Your assignment:
Below is a listing; write it out exactly and drop any images from it.

Source material:

______

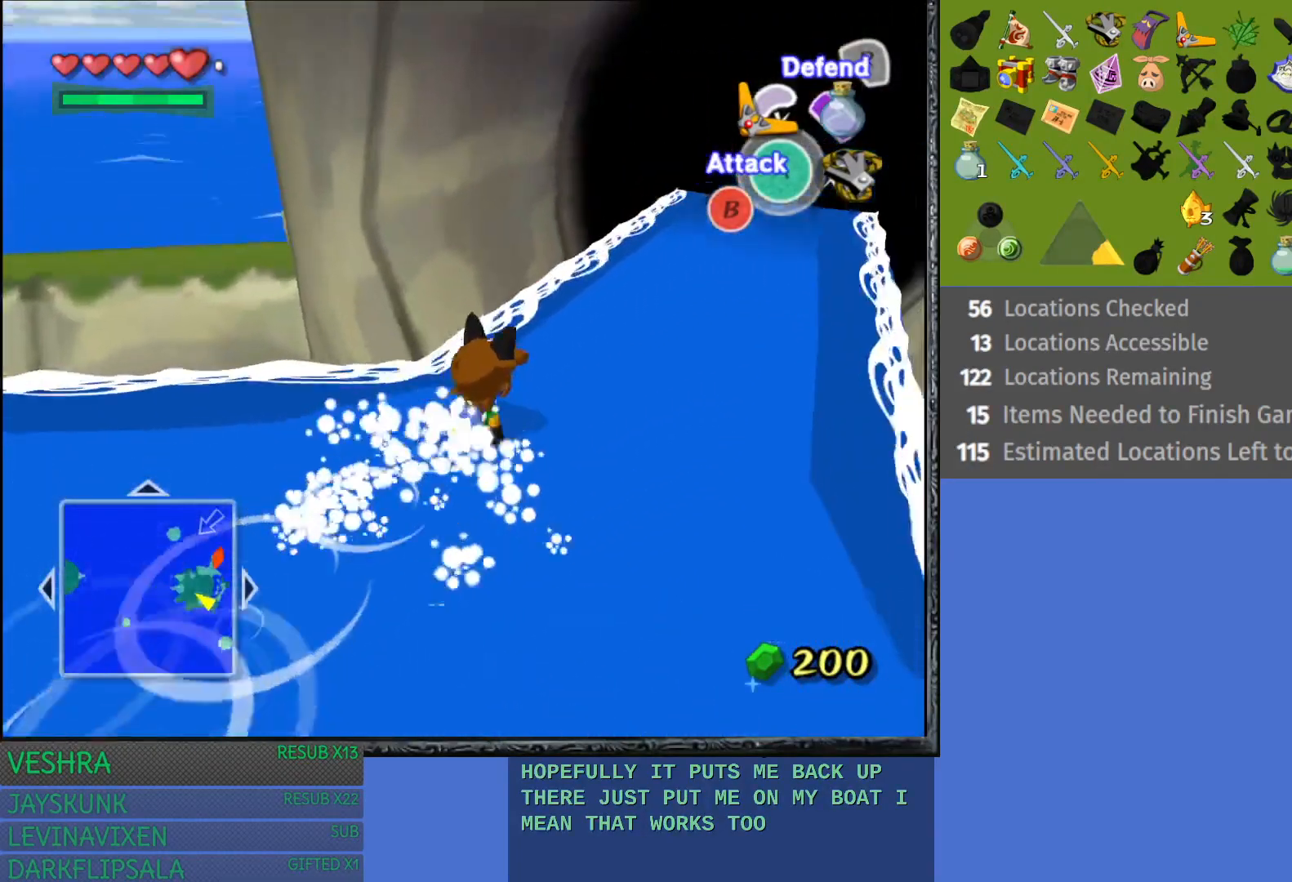
{"buttons": [], "left_stick": "up-right", "right_stick": "center", "events": []}
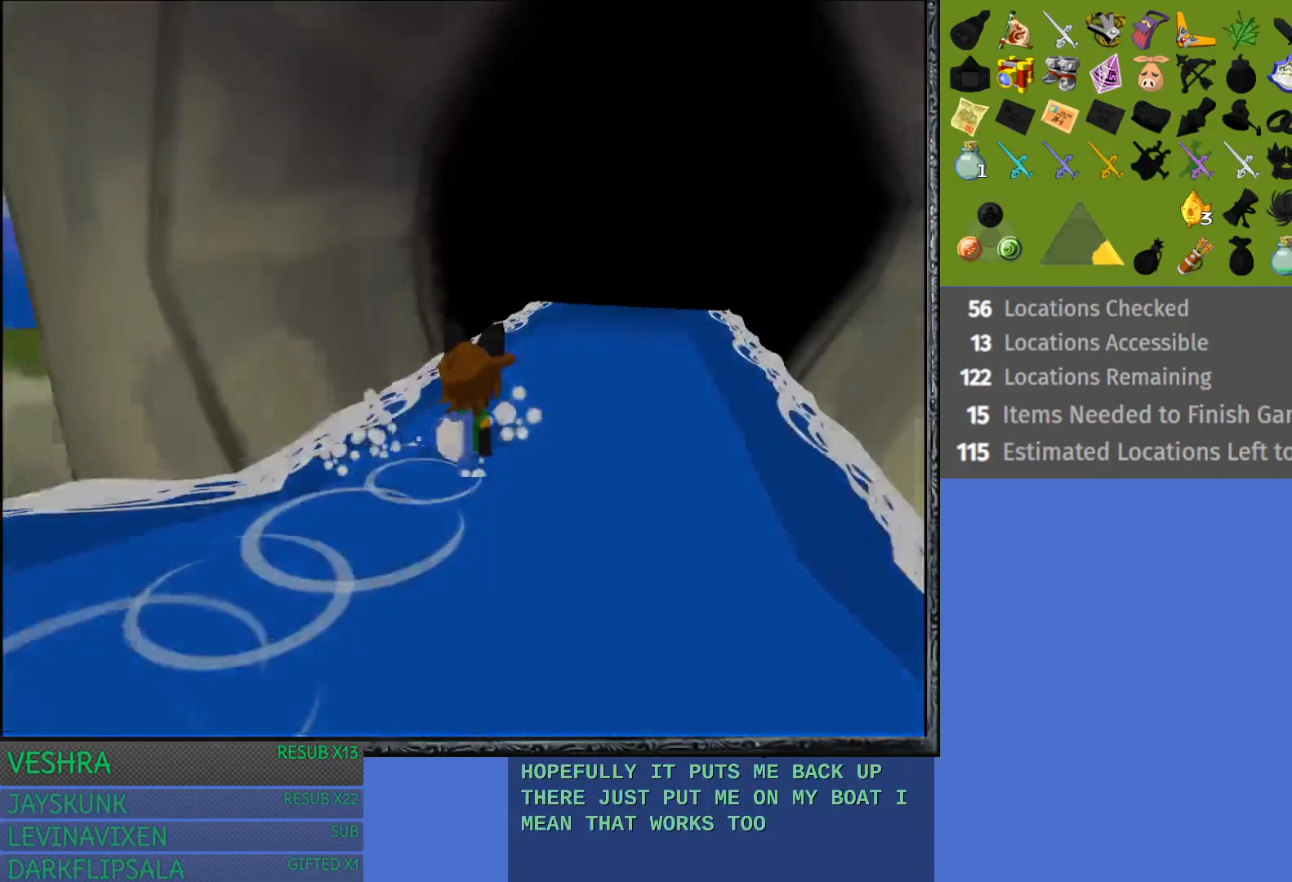
{"buttons": [], "left_stick": "up-right", "right_stick": "center", "events": []}
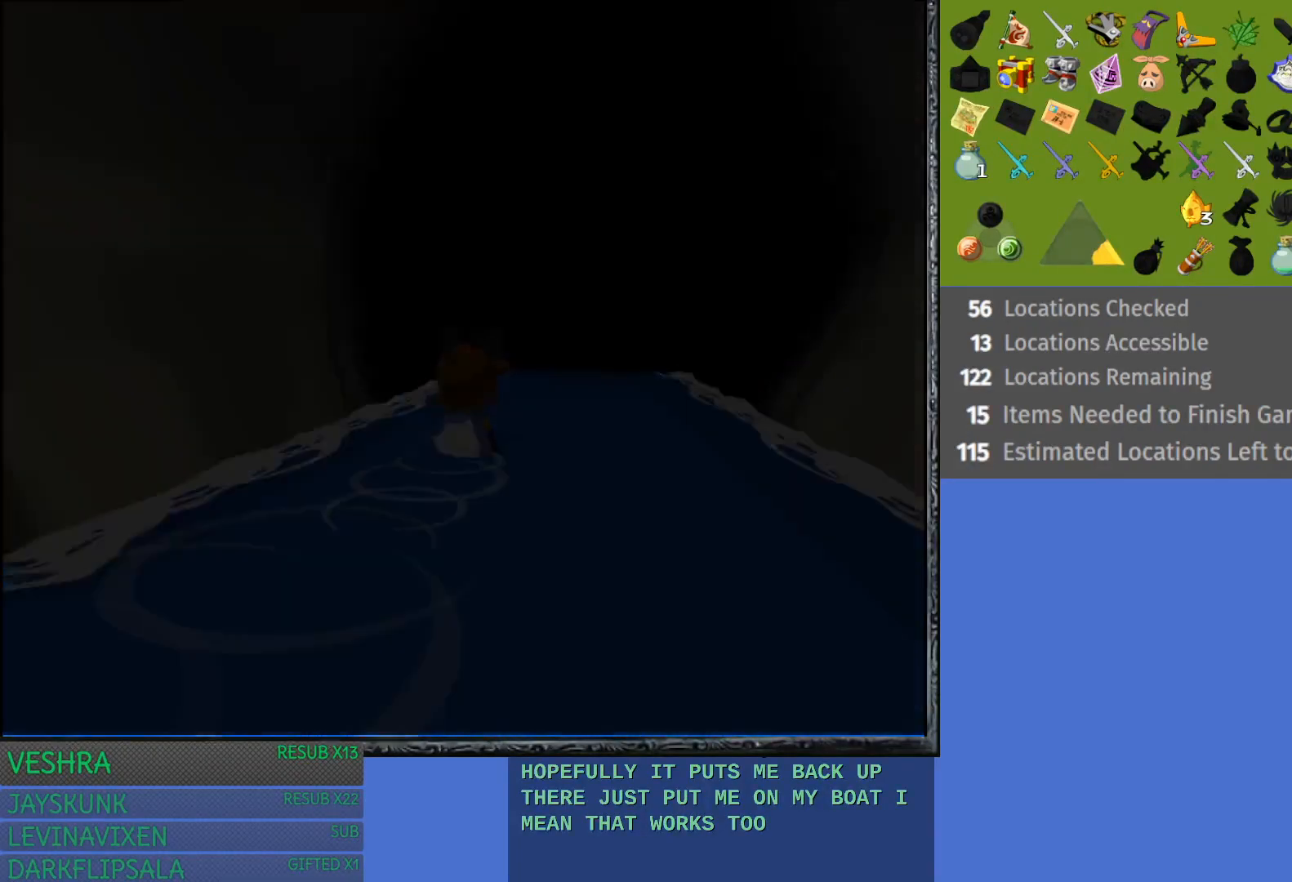
{"buttons": [], "left_stick": "up-right", "right_stick": "center", "events": []}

______

Solution:
{"buttons": [], "left_stick": "up-right", "right_stick": "center", "events": []}
{"buttons": [], "left_stick": "up-right", "right_stick": "center", "events": []}
{"buttons": [], "left_stick": "up-right", "right_stick": "center", "events": []}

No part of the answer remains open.